▶ Texto extraído
########################################
A resposta do governo à explosão atual de violência parece repetitiva. Como de praxe, Islamabad ordenou que paramilitares vasculhassem os bairros em busca dos pistoleiros. Houve reuniões com políticos da cidade. Foram oferecidas recompensas por fotos de suspeitos enviadas por telefone celular. Mas a maioria das pessoas acha que é apenas questão de tempo até a próxima onda de mortes.

Existe, contudo, outro lado de Karachi. "Diga adeus às pontas partidas em 14 dias", prometem anúncios de xampu Pantene que têm como alvo a classe média crescente. Consumidores abastados pagam 300 rúpias (US$3,50) para entrar nos restaurantes do novo shopping Port Grand, erguido num terreno esquecido de frente para o mar. A violência pode fechar as lojas por um dia, mas a cidade nunca para por muito tempo.

Essa resiliência é a maior qualidade de Karachi. A questão é se seu manancial de tolerância é igualmente grande. Uma Karachi unificada e em crescimento representaria um farol de esperança para um Paquistão mais pacífico. Por enquanto, porém, os abismos que dividem a cidade --e o país-- se aprofundam um pouco mais a cada sepultura nova que é cavada.

POLÍTICA URBANA

Por que "a distância não tem importância" para a maior força eleitoral da cidade

No mundo sanguinário da política de Karachi, um homem reina supremo. Altaf Hussain, chefe do Movimento Muttahida Quami, o partido político mais poderoso da cidade, exerce um domínio quase hipnótico sobre seus seguidores --fato ainda mais notável quando se considera que ele não põe os pés em Karachi há 20 anos.

Operando desde uma casa na zona norte de Londres, ele faz discursos pelo telefone para comícios em Karachi. Dezenas de milhares de pessoas ficam sentadas de pernas cruzadas, em silêncio fascinado, enquanto sua voz é transmitida por alto-falantes desde 6.400 quilômetros de distância. Funcionários do partido dão presentes a recém-casados em seu nome.

Os acólitos de Hussain defendem sua ausência, apontando para o que aconteceu com Benazir Bhutto, a ex-primeira-ministra assassinada depois de retornar do exílio autoimposto, em 2007. A filosofia de Hussain é exemplificada em um monumento em formato de zigurate, adornado com a escultura de um punho cerrado e o slogan "a distância não tem importância".

Os cultos a personalidades são uma constante na política paquistanesa, mas o fenômeno do MQM é singular. Hussain, que hoje raramente é retratado sem os óculos de sol de aviador que são sua marca registrada, ascendeu de origens humildes para iniciar sua carreira política quando ainda era estudante de farmácia. Ele fundou o partido em meados dos anos 1980 em resposta ao sentimento de marginalização das famílias mohajires-urdus que chegaram da Índia quando da partilha da Índia e Paquistão, em 1947.

Os ativistas de colarinho branco do MQM enxergam seu partido como baluarte do secularismo, enfrentando o extremismo islâmico que vem permeando a sociedade paquistanesa mais e mais e silenciando boa parte da elite liberal, à força do medo. Defendendo uma ética de trabalho da classe média, eles creem que o MQM possa servir como antídoto à política de estilo feudal que vem dominando o Paquistão.
########################################
▶ Informações
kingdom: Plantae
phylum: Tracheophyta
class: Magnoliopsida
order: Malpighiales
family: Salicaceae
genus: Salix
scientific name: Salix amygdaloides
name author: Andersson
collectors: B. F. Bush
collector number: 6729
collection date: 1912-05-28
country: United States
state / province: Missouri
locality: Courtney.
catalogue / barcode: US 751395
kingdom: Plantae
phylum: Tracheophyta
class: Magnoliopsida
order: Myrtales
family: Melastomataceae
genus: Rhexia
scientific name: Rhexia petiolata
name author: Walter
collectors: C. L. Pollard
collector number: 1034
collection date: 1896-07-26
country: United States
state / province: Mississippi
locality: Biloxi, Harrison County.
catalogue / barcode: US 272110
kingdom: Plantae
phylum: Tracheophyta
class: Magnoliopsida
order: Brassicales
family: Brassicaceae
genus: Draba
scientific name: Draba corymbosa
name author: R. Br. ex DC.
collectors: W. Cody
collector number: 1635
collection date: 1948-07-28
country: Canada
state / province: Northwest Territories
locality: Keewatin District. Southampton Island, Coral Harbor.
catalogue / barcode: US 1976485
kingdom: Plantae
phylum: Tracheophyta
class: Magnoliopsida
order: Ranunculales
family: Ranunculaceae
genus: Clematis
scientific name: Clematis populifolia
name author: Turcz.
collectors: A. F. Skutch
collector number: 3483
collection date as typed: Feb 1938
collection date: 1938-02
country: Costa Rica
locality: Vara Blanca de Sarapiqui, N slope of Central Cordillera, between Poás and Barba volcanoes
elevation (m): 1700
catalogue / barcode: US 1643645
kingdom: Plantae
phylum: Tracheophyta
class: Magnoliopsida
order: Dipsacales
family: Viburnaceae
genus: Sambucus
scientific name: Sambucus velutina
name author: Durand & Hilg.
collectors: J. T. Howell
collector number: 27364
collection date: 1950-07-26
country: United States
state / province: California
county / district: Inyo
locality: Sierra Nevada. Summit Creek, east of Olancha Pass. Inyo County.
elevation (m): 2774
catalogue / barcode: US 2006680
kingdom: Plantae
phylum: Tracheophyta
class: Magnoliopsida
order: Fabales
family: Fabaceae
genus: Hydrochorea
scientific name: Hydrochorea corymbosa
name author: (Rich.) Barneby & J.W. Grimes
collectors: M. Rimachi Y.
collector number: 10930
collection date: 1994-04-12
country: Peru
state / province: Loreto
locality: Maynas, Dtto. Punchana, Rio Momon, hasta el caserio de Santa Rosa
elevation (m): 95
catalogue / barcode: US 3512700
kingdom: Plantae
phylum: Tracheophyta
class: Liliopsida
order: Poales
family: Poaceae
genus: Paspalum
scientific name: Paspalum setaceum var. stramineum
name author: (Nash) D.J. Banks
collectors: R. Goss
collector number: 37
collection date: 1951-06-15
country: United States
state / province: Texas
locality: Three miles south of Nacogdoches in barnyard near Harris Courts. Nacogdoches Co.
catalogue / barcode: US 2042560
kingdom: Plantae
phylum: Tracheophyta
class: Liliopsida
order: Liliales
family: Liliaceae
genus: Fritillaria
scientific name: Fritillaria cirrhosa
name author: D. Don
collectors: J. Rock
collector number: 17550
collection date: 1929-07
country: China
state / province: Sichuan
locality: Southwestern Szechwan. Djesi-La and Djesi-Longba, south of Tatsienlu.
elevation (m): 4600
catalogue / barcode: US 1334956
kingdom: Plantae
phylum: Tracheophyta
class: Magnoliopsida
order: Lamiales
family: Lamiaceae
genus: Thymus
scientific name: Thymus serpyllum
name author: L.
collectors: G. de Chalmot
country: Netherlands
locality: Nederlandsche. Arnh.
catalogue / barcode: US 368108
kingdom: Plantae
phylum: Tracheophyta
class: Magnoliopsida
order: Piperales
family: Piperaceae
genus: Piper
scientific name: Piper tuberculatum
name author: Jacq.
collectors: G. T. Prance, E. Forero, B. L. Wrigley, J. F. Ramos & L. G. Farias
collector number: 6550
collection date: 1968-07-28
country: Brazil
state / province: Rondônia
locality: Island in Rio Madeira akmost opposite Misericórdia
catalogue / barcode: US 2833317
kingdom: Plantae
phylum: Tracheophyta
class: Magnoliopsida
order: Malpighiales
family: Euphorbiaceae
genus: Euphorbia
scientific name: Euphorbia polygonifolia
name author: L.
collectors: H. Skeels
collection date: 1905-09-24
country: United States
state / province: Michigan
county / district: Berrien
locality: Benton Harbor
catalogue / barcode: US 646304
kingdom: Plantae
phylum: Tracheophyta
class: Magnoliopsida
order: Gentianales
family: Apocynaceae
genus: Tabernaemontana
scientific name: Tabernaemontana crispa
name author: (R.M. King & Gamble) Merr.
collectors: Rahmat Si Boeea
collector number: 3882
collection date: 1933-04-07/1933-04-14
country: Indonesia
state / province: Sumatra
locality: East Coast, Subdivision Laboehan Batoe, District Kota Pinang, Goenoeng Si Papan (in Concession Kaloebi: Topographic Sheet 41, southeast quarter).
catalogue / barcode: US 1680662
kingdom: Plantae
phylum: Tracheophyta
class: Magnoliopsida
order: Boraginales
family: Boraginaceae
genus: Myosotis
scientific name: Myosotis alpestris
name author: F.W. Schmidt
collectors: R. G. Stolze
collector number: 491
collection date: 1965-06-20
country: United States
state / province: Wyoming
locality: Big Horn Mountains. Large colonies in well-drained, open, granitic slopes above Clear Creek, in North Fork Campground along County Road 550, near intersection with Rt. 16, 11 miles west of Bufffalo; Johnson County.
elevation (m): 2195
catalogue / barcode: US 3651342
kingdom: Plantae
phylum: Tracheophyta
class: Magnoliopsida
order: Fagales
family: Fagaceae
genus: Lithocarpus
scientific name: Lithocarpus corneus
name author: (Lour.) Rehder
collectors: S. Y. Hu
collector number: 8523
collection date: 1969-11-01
########################################
▶ Requisitos do exercício
Renomeie "Karachi" como "Carachi" e transcreva todo o trecho do texto sobre Karachi que vai desde "Existe, contudo, outro" até "que é cavada.".

▶ Resposta escrita
Existe, contudo, outro lado de Carachi. "Diga adeus às pontas partidas em 14 dias", prometem anúncios de xampu Pantene que têm como alvo a classe média crescente. Consumidores abastados pagam 300 rúpias (US$3,50) para entrar nos restaurantes do novo shopping Port Grand, erguido num terreno esquecido de frente para o mar. A violência pode fechar as lojas por um dia, mas a cidade nunca para por muito tempo.

Essa resiliência é a maior qualidade de Carachi. A questão é se seu manancial de tolerância é igualmente grande. Uma Carachi unificada e em crescimento representaria um farol de esperança para um Paquistão mais pacífico. Por enquanto, porém, os abismos que dividem a cidade --e o país-- se aprofundam um pouco mais a cada sepultura nova que é cavada.